+++ ENTRIES PROVIDED +++

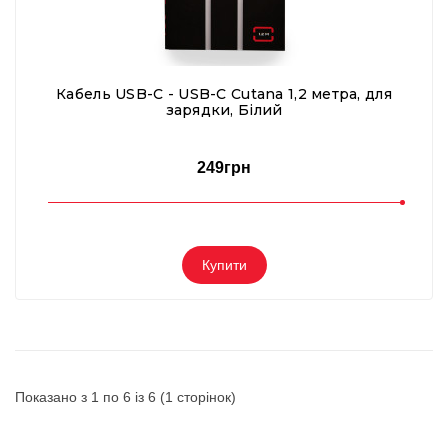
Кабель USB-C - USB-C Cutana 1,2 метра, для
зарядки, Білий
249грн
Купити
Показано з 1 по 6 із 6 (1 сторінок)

+++
+++ ENTRIES PROVIDED +++

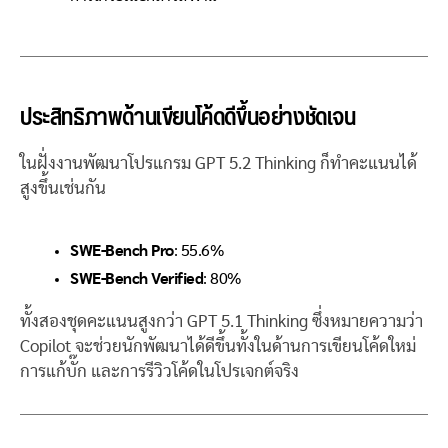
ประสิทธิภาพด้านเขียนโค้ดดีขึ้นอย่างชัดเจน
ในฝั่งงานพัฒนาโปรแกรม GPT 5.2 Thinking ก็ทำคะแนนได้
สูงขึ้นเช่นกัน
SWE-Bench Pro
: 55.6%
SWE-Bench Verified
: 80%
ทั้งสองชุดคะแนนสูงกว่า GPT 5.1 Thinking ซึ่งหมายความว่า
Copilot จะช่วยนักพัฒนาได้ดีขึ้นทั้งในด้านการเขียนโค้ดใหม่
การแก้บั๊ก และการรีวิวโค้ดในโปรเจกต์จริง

+++
+++ ENTRIES PROVIDED +++

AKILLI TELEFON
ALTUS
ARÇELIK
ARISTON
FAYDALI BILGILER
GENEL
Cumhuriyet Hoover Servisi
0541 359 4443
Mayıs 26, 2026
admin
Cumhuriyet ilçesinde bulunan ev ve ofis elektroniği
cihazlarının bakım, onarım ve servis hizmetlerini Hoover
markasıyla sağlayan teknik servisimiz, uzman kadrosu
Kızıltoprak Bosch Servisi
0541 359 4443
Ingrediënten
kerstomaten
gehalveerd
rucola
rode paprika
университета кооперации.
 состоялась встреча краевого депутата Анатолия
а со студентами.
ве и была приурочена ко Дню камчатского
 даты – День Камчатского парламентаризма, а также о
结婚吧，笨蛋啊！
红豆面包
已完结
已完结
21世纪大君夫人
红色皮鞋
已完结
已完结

+++

Retype exactly the lines of the data above that fall between the line with "Кабель USB-C - USB-C Cutana 1,2 метра, для" and the line with "Показано з 1 по 6 із 6 (1 сторінок)", inclusive, and add nothing.

THE COMPLETED TASK:
Кабель USB-C - USB-C Cutana 1,2 метра, для
зарядки, Білий
249грн
Купити
Показано з 1 по 6 із 6 (1 сторінок)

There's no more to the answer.